● Trecho do texto:
Esta ilustração pode servir para esclarecer a mensagem do apóstolo em Gál. 5 e Rom. 7: Por um lado, os cristãos batizados têm que se considerar a si mesmos, pela fé em Cristo, legalmente mortos para o pecado e para a condenação da Lei de Deus (Rom. 6:11; 7:4). Por outro lado, eles descobrem que o velho “eu” está ainda vivo em realidade empírica; que as tendências herdadas e cultivadas para o mal e as práticas condenadas ainda enviam os seus desejos e impulsos ao coração purificado.

É um fato significante que nenhuma carta apostólica do Novo Testamento pressupõe uma Igreja sem pecado ou uma vida cristã sem a permanente batalha com o “eu”. Todos os escritos do Novo Testamento estão plenos de exortações e admoestações morais para travarmos a luta penosa contra a carne, o mundo e os poderes das trevas.

Para os crentes batizados, contudo, não há desespero ou derrota necessários nesta batalha. Cristo habita em seus corações e lhes dá a vitória (1Cor. 15:57). Os crentes são chamados a ser “fortes no Senhor e na força do Seu poder” (Efé. 6:10). Sendo guiados por Seu Espírito, o fruto do Espírito pode ser desenvolvido: “amor, alegria, paz, longanimidade, benignidade, bondade, fidelidade, mansidão, domínio próprio.” (Gál. 5:22-23). Paulo, portanto, convoca: “Andai no Espírito e jamais satisfareis à concupiscência da carne… Se sois guiados pelo Espírito, não estais sob a lei.” (Gál. 5:16, 18).

“Assim, pois, irmãos, somos devedores, não à carne como se constrangidos a viver segundo a carne. Porque, se viverdes segundo a carne, caminhais para a morte; mas, se, pelo Espírito, mortificardes os feitos do corpo, certamente, vivereis. Pois todos os que são guiados pelo Espírito de Deus são filhos de Deus.” (Rom. 8:12-14).

“Quanto ao trato passado, vos despojeis do velho homem, que se corrompe segundo as concupiscências do engano, e vos renoveis no espírito do vosso entendimento, e vos revistais do novo homem, criado segundo Deus, em justiça e retidão procedentes da verdade.” (Efé. 4:22-24).

Tiago acrescenta a importante ideia de que várias tribulações da vida para o cristão operam como um teste de sua fé que produz firmeza e, em seu caminho de batalha, perfeição de caráter (Tia. 1:2-4; compare com Rom. 5:3-4). Estas admoestações apostólicas mostram que a vida cristã não é apenas de paz e alegria; pelo contrário, o caminho da perfeição cristã ou santificação conhece inexpressíveis profundidades de luta, tristeza e arrependimento, ao lado das alturas da alegria redentora.

● Dados registrados:
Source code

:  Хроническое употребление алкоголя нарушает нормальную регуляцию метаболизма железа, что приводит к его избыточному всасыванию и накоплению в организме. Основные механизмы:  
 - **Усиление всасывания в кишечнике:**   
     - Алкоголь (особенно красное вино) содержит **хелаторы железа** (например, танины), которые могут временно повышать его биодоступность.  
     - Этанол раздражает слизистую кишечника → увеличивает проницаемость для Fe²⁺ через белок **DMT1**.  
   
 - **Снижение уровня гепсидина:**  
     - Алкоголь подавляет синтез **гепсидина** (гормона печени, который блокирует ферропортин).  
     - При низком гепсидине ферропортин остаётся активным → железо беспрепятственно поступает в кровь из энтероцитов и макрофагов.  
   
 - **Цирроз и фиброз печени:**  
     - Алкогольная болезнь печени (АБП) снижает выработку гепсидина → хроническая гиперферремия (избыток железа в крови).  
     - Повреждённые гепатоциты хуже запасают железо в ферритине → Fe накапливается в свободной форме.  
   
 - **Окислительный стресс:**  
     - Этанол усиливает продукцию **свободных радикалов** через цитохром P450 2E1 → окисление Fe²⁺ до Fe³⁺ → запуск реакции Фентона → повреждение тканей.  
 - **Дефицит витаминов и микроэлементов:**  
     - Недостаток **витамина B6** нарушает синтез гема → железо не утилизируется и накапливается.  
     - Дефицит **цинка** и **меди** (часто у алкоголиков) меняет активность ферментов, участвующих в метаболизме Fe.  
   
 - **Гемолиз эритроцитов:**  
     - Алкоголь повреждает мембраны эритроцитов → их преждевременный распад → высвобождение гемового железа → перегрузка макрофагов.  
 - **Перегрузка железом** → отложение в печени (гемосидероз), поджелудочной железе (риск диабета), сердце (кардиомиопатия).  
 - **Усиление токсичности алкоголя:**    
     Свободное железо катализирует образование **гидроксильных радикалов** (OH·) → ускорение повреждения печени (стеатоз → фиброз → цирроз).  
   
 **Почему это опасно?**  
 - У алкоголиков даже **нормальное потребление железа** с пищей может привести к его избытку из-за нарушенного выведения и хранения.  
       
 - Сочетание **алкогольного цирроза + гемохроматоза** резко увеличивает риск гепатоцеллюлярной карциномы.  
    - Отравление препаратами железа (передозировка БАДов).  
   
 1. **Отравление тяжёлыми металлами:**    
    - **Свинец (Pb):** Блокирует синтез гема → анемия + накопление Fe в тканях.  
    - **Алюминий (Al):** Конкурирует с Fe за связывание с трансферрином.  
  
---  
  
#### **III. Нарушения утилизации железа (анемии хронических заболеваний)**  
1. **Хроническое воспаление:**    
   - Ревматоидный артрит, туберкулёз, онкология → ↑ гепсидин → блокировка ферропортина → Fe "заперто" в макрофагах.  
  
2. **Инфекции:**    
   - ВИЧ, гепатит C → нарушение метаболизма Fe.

● Tarefas a realizar:
**A.** Responda com base no texto sobre a vida cristã:
(i) Que passagem bíblica é citada para a afirmação de que Cristo dá a vitória aos crentes?
(ii) Segundo Tiago, o que o teste da fé produz no cristão?
(iii) Contra o que as exortações dos escritos do Novo Testamento mandam travar a luta penosa?
**B.** Prossiga com o texto sobre a vida cristã a partir do ponto em que ele termina.
Os registros constituem um material separado do texto sobre a vida cristã.

● Respostas em ordem:
**A.**
(i) 1Cor. 15:57.
(ii) Produz firmeza e, em seu caminho de batalha, perfeição de caráter.
(iii) Contra a carne, o mundo e os poderes das trevas.

**B.**
Nem todos os cristãos experimentarão necessariamente a mesma intensidade da batalha espiritual, como Ellen G. White anota: “Enquanto alguns são continuamente atormentados, afligidos e em tribulação por causa de seus infelizes traços de caráter, tendo que guerrear com inimigos internos e a corrupção de sua natureza, outros não têm mesmo a metade de conflitos a travar.” (Testimonies, vol. 2, p. 74).

O caminho da perfeição cristã nunca pode ser de mero sentimento de santidade ou de isenção de pecado, por causa que Deus revelará gradualmente mais e mais os defeitos de nosso caráter através de um sempre crescente entendimento e eficácia de Sua Lei espiritual, santa e perfeita. Paulo tenta comunicar esta mensagem particular no muito debatido cap. 7 de sua epistola aos Romanos, versos 14-25.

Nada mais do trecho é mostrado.